Die Saxo-Umfrage, bei der 1.000 Personen befragt wurden, zeigt die Auswirkungen der sich verschlechternden wirtschaftlichen Bedingungen auf die Besucher von Live-Sportveranstaltungen in Großbritannien. Die Fans haben Schwierigkeiten, ihre Sehgewohnheiten beizubehalten, da die Kosten weiter steigen.
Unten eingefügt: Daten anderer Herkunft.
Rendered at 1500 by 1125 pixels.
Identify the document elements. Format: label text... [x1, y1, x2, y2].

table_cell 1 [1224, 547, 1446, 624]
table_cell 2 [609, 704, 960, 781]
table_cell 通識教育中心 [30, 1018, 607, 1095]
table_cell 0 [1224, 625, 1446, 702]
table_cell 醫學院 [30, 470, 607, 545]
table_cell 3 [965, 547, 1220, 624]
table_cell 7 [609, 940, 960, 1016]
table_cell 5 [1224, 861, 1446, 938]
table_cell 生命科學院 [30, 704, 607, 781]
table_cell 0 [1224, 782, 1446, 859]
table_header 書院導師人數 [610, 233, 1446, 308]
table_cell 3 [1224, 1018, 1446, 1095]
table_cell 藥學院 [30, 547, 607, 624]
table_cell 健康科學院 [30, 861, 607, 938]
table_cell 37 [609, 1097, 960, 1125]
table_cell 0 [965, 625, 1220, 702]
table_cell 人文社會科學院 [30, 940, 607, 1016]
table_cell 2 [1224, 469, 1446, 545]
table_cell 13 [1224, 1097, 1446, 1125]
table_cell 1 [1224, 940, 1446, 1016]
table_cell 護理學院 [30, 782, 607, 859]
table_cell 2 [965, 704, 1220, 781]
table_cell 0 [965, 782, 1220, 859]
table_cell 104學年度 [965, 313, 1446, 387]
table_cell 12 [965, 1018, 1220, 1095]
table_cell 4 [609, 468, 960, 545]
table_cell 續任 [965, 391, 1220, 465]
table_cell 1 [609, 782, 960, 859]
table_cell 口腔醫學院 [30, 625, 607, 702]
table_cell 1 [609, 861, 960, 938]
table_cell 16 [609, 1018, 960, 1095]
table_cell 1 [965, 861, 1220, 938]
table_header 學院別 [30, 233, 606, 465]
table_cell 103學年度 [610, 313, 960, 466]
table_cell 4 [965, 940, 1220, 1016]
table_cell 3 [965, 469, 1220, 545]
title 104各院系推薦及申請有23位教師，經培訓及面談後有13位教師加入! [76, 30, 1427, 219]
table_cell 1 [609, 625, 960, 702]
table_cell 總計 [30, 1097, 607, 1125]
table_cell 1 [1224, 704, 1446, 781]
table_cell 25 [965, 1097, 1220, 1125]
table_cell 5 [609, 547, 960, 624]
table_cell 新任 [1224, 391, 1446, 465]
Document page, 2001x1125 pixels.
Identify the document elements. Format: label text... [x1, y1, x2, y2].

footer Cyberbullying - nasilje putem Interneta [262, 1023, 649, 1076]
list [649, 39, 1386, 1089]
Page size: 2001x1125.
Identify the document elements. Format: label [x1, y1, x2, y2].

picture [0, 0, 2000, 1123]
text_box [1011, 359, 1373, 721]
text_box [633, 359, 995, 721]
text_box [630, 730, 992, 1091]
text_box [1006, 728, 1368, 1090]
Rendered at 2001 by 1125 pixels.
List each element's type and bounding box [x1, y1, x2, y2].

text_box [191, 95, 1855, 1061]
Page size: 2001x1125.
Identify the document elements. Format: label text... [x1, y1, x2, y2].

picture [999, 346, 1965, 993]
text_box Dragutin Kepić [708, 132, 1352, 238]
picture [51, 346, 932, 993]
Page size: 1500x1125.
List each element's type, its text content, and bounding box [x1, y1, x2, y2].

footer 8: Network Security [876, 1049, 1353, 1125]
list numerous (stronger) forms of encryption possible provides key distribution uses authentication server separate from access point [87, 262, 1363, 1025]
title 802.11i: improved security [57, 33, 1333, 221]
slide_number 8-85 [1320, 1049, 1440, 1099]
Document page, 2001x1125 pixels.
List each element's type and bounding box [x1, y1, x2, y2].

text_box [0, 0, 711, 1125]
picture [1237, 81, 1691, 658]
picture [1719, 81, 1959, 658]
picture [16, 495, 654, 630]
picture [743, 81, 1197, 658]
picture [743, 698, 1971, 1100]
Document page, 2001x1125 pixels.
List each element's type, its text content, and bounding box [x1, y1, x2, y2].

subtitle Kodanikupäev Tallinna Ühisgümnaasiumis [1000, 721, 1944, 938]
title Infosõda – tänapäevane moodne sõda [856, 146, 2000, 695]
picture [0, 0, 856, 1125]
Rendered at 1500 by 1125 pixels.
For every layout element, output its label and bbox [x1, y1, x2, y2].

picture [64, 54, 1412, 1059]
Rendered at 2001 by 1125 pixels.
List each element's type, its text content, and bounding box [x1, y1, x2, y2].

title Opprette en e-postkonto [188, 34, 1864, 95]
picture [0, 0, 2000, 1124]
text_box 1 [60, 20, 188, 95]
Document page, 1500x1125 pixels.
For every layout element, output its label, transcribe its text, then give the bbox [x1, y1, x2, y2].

„Die Ergebnisse dieser Umfrage deuten darauf hin, dass auch der Live-Sport nicht vor der Krise der Lebenshaltungskosten gefeit ist“, so Harry Leyburn, Senior Marketing and Engagement Manager bei Saxo.

Der obsessive Enthusiasmus der Fans von Live-Sportarten hat diese zweifellos zu einem der unbestrittenen finanziellen Erfolge des 21. Jahrhunderts gemacht und ist typischerweise „rezessionssicher“. Doch selbst die glühende Leidenschaft der Fans beginnt zu schwinden, wie diese Zahlen zeigen, da aufgrund des Rückgangs der Realeinkommen weniger Fans in ganz Großbritannien Live-Sportveranstaltungen besuchen.

„Wenn die Zuschauerzahlen sinken, würden wir normalerweise erwarten, dass die Menschen sich stattdessen die Spiele ansehen. Doch aufgrund der Krise im Vereinigten Königreich sind die Fans gezwungen, sich nicht einmal mehr Sport im Fernsehen anzuschauen“, sagt Leyburn weiter.